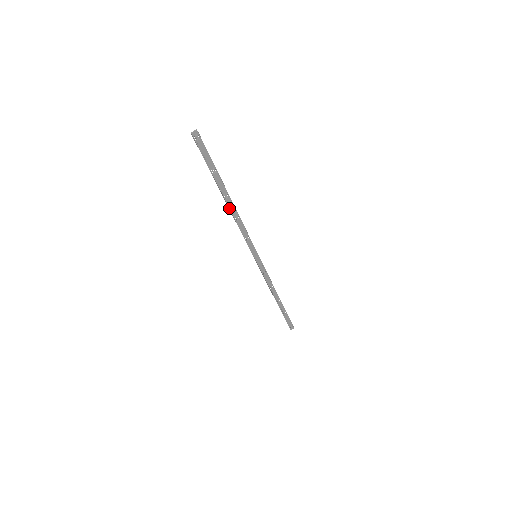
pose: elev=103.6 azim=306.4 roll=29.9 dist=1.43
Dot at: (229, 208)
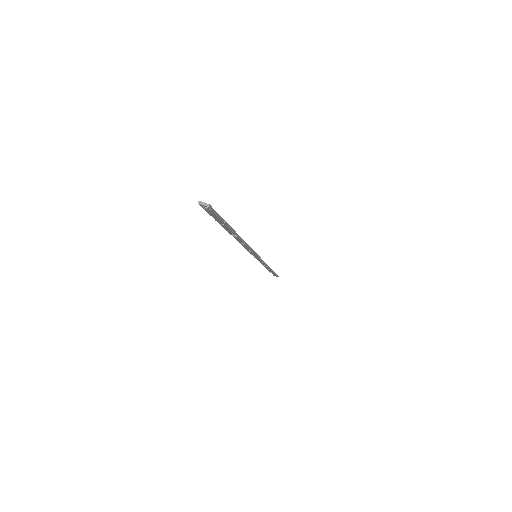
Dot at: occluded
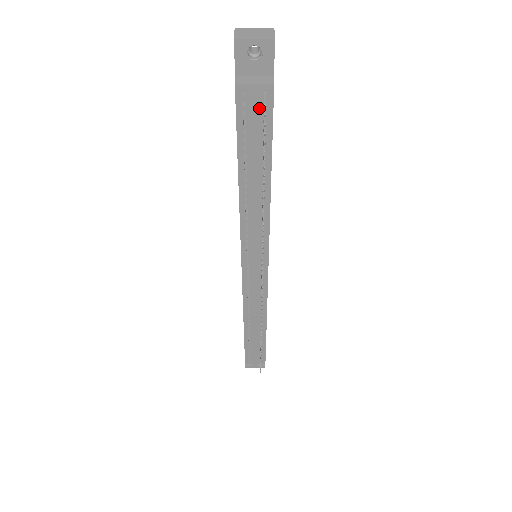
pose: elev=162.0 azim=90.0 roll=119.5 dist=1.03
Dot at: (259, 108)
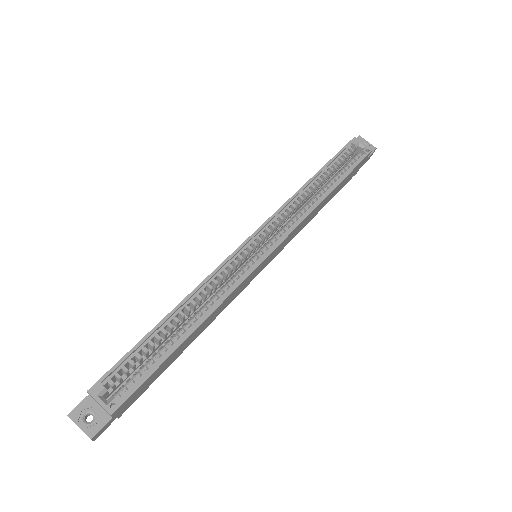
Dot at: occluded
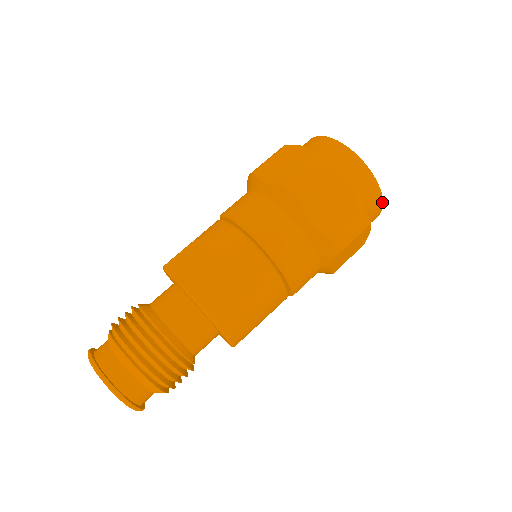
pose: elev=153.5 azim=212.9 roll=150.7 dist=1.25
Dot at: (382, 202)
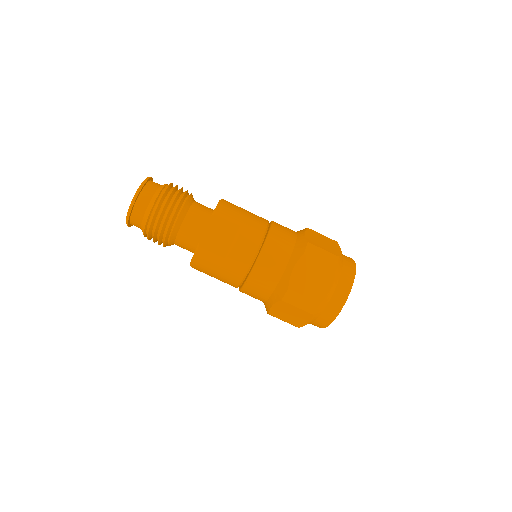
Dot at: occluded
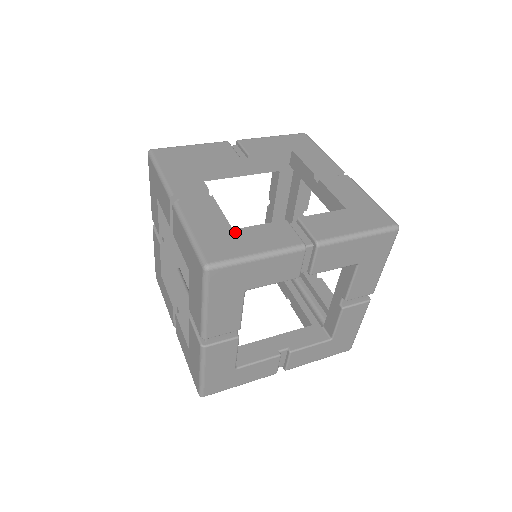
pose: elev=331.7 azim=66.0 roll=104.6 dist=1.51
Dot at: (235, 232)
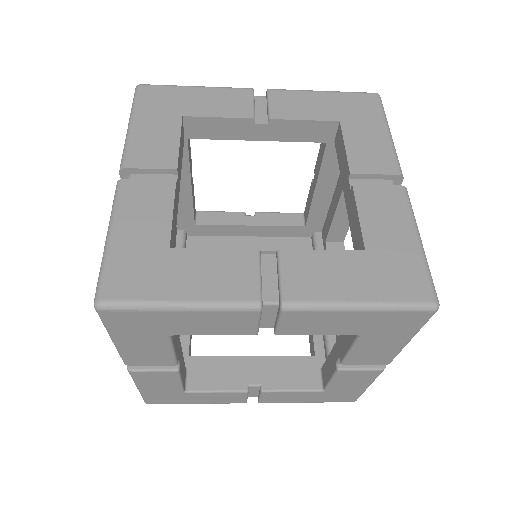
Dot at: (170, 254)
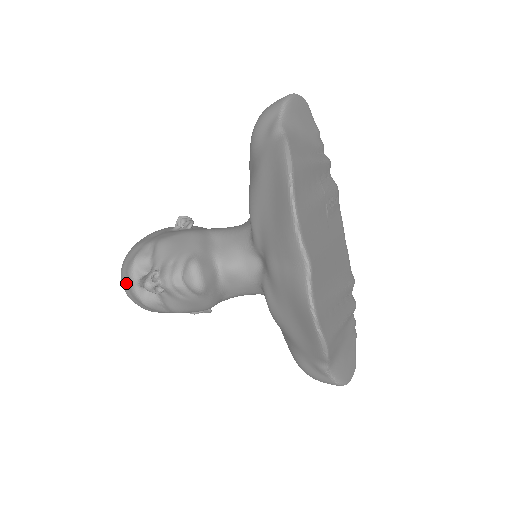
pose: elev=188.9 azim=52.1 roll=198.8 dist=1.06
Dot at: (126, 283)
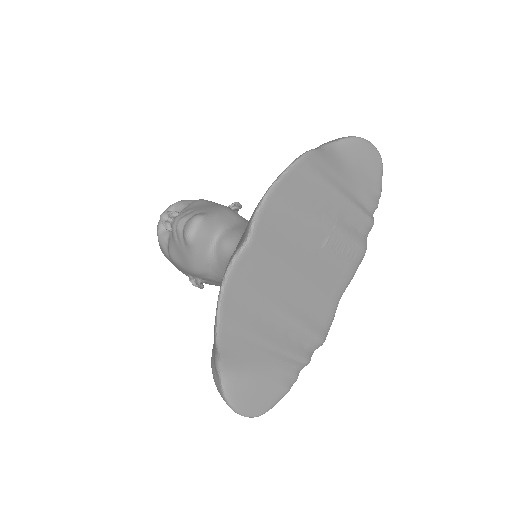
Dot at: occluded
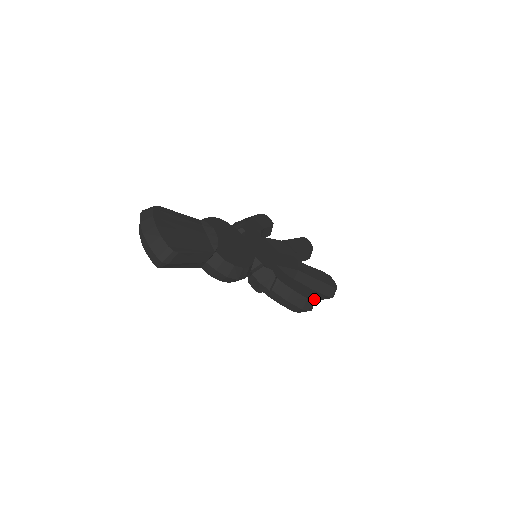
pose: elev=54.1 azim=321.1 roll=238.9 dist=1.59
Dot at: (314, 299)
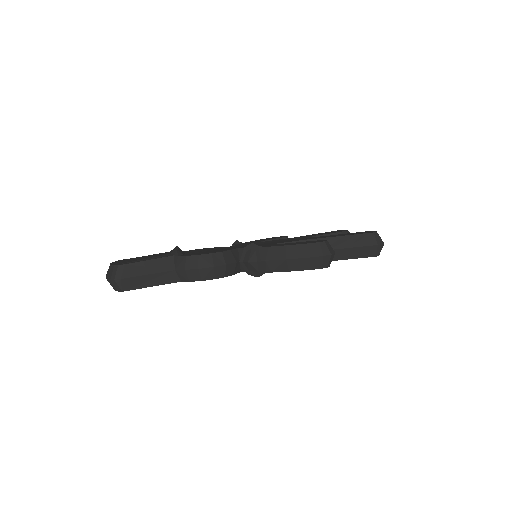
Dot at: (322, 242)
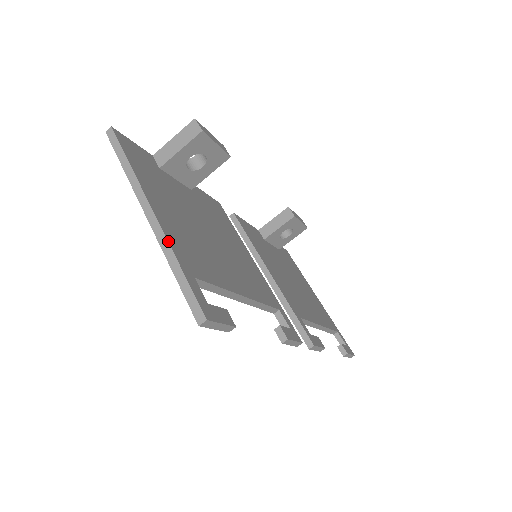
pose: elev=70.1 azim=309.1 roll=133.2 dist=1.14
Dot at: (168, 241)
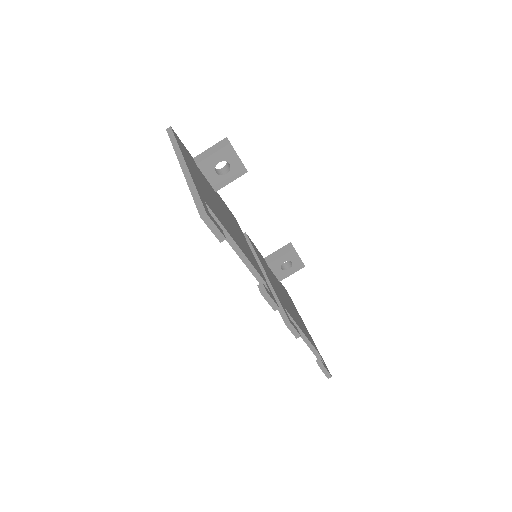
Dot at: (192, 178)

### Short problem:
Rewrite all the material above with every "pose" changed to "camera" and nothing else altered, leaving out the pictures.

### Solution to this task:
camera: elev=103.6 azim=306.4 roll=29.9 dist=1.43
Dot at: (229, 208)
Dot at: occluded
camera: elev=162.0 azim=90.0 roll=119.5 dist=1.03
Dot at: (259, 108)
Dot at: occluded
camera: elev=153.5 azim=212.9 roll=150.7 dist=1.25
Dot at: (382, 202)
Dot at: occluded
camera: elev=331.7 azim=66.0 roll=104.6 dist=1.51
Dot at: (235, 232)
Dot at: (170, 254)
camera: elev=188.9 azim=52.1 roll=198.8 dist=1.06
Dot at: (126, 283)
Dot at: occluded
camera: elev=54.1 azim=321.1 roll=238.9 dist=1.59
Dot at: (314, 299)
Dot at: (322, 242)
camera: elev=70.1 azim=309.1 roll=133.2 dist=1.14
Dot at: (168, 241)
Dot at: (192, 178)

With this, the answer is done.